« Les gros blocs, ça excite tout le monde. Ce n’est pas pour rien qu’il y a autant de monde à chaque fois qu’ils passent à Granby et au Québec », explique Steve Bernard.

Le rêve « accessible » de Steve Bernard

Ce n’est pas la première fois qu’on parle à Steve Bernard alors que les voitures à gros bloc de la Super DIRTcar s’amènent à l’Autodrome Granby. Mais voilà, considérant ses ambitions et les résultats qu’il obtient quand il se frotte aux Américains, c’est tout à fait dans l’ordre des choses.

En entrevue à l’entracte vendredi soir, Bernard ne s’en est même pas caché : triompher en gros bloc est son plus grand rêve. Rien de moins.

« C’est devenu mon gros objectif, c’est vrai, a plus tard reconfirmé Bernard en conversation avec l’auteur de ces lignes. Et de plus en plus, même si ça reste un défi de taille, j’ai l’impression que c’est un rêve accessible. J’y crois sincèrement… »

L’an dernier, Bernard avait terminé troisième à l’Autodrome Drummond et deuxième à l’Autodrome Granby. Sa performance chez nous s’est avérée la meilleure de l’histoire d’un Québécois en gros bloc à Granby. Ce n’est pas rien.

« Avec 10 tours à faire, je m’en souviens trop bien, j’étais premier. Je pensais que je l’avais, mais on ne peut jamais être sûr de rien. »

C’est finalement Larry Wight — un Américain bien sûr —, qui a fini par l’emporter.

« C’est le genre de performance qui donne confiance, reprend Bernard. Je l’ai toujours dit, il ne faut pas se laisser intimider par les Américains. Quand tu réussis à leur tenir tête, à véritablement leur tenir tête, c’est un très bon feeling. »
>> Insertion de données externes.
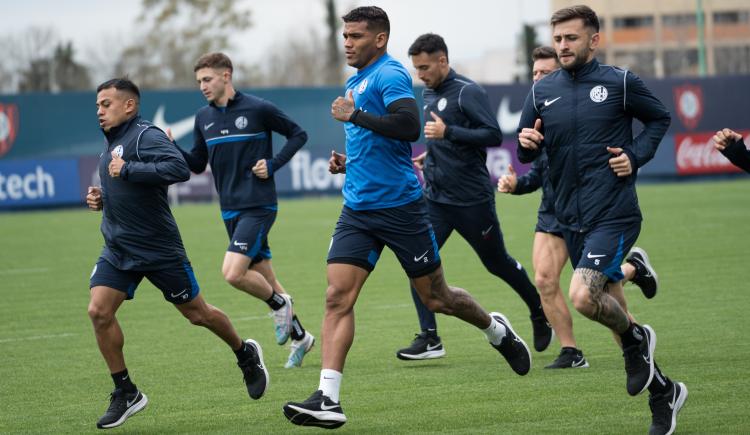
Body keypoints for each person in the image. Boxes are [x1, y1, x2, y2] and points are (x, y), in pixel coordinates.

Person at [282, 6, 532, 429]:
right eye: (345, 35)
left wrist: (354, 115)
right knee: (336, 297)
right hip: (357, 209)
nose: (348, 42)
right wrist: (349, 163)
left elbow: (407, 125)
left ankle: (496, 329)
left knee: (438, 298)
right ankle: (328, 397)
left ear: (379, 39)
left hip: (401, 208)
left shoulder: (391, 74)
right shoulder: (356, 80)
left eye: (357, 36)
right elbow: (377, 140)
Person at [516, 6, 686, 434]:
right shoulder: (541, 91)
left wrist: (635, 155)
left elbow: (659, 118)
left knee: (583, 297)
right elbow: (526, 150)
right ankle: (664, 392)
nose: (563, 46)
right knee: (610, 309)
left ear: (594, 40)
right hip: (568, 218)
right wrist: (528, 144)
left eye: (571, 38)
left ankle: (636, 339)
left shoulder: (620, 83)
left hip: (613, 212)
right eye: (558, 39)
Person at [86, 78, 268, 429]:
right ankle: (126, 392)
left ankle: (244, 353)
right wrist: (101, 198)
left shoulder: (145, 135)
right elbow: (125, 188)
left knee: (198, 314)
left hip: (159, 250)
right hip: (118, 249)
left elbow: (179, 169)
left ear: (129, 106)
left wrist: (129, 170)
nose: (100, 111)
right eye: (97, 105)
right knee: (98, 311)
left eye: (106, 104)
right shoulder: (112, 144)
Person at [497, 46, 659, 369]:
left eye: (546, 72)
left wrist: (632, 157)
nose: (539, 79)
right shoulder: (540, 106)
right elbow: (537, 169)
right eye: (535, 74)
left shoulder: (585, 102)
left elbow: (652, 122)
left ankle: (635, 328)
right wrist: (518, 182)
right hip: (554, 211)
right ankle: (571, 351)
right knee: (544, 279)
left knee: (601, 290)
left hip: (597, 210)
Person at [394, 33, 552, 362]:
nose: (420, 74)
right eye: (416, 69)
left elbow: (492, 134)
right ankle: (430, 338)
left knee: (497, 263)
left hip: (471, 201)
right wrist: (432, 154)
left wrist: (448, 133)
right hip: (436, 199)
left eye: (424, 67)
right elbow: (444, 138)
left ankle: (538, 311)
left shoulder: (468, 91)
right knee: (417, 263)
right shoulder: (428, 93)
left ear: (442, 60)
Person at [172, 53, 314, 368]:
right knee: (265, 277)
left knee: (233, 273)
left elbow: (298, 134)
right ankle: (301, 337)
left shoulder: (258, 109)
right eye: (198, 82)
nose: (202, 86)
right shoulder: (202, 117)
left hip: (259, 205)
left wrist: (274, 164)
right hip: (229, 210)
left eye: (207, 79)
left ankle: (280, 305)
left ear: (226, 75)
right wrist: (174, 148)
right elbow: (197, 164)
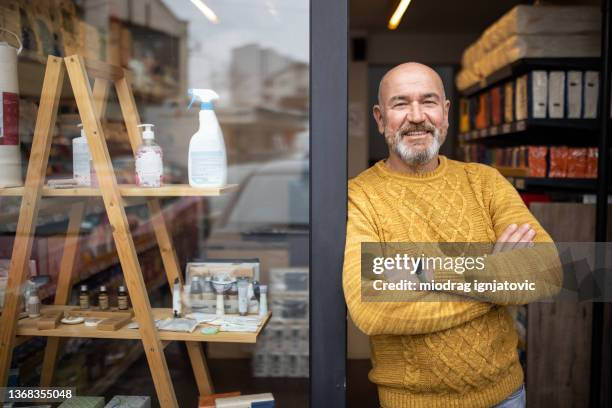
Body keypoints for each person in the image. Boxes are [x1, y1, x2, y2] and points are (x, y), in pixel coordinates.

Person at [342, 62, 562, 408]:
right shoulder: (359, 196)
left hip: (506, 396)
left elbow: (546, 272)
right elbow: (372, 309)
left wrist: (423, 274)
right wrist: (495, 273)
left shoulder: (485, 181)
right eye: (400, 104)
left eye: (428, 102)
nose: (416, 116)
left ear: (445, 113)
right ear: (380, 118)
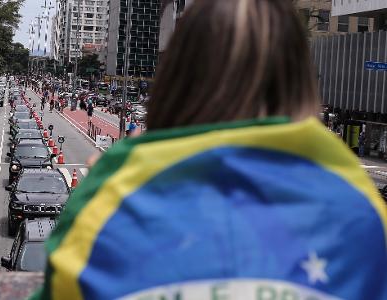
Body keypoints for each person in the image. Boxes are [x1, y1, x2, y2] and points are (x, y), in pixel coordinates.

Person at [32, 1, 387, 299]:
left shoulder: (111, 197)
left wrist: (113, 178)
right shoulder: (362, 207)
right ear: (303, 81)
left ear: (176, 75)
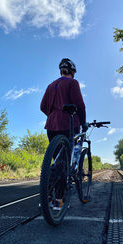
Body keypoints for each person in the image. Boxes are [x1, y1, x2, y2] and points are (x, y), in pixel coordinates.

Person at [40, 58, 86, 211]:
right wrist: (83, 122)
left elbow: (42, 107)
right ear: (72, 71)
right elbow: (79, 105)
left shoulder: (50, 85)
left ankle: (46, 195)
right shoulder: (73, 83)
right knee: (64, 163)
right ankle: (58, 200)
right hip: (68, 123)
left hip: (51, 126)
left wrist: (53, 114)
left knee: (56, 160)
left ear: (61, 70)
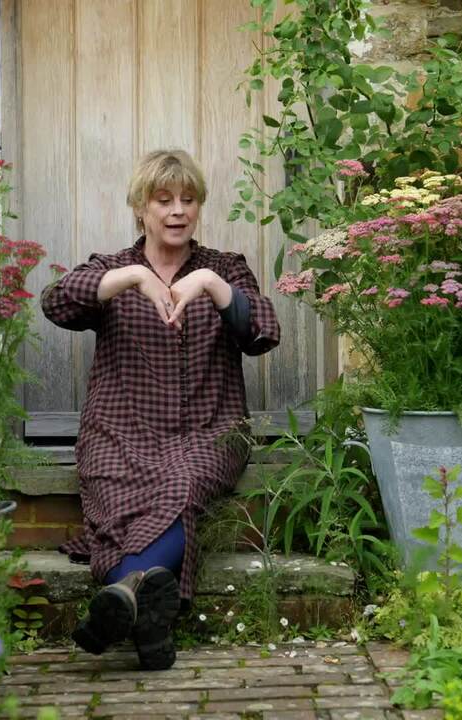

Le pilote de la voiture no. 54 l’a déjà mentionné : si ce n’était que de lui, il courrait probablement à temps plein chez les gros blocs. La puissance du moteur, la vitesse et ces confrontations avec les Américains l’allument très fort.

« Les gros blocs, ça excite tout le monde. Ce n’est pas pour rien qu’il y a autant de monde à chaque fois qu’ils passent à Granby et au Québec. »

Et qu’est-ce que ça prend pour qu’il finisse par avoir le dessus sur les Américains ? « Peut-être juste trouver le bon réglage. On est tellement proches… »

De la chance
Jocelyn Bernard est le père de Steve Bernard ainsi que son chef d’équipe. Et selon lui, son fils a peut-être besoin juste besoin d’un peu de chance pour l’emporter à bord de sa voiture à gros bloc.

« On a beau dire, la chance fait partie du jeu dans notre sport, a-t-il dit. Et il y a aussi un élément qu’il ne faut pas oublier : l’expérience. Steve a autant de talent que les Américains, mais rappelons-nous toujours que ces gars-là courent plus de 40 fois par année. Ça fait aussi une différence… »

Matt Sheppard, plusieurs fois couronné à Granby, domine le championnat de la Série Super DIRTcar devant Max McLaughlin et Erick Rudolph. Danny Johnson, Jimmy Phelps, Brett Hearn, Tim Fuller, Billy Decker et Stewart Friesen — des noms appréciés des amateurs de courses d’ici — font tous partie du top 10 au classement.

Rappelons que Yan Bussière, Jean-François Corriveau, Pierre Hébert et Daniel Nadeau y seront aussi avec leur moteur à gros bloc. Le promoteur Dominic Lussier disait aussi qu’il s’attend à ce qu’une quinzaine de ses réguliers s’amènent avec leur moteur 358.

Si jamais il pleuvait lundi, la soirée sera remise à mercredi. Les gros blocs passeront aussi par Drummondville mardi.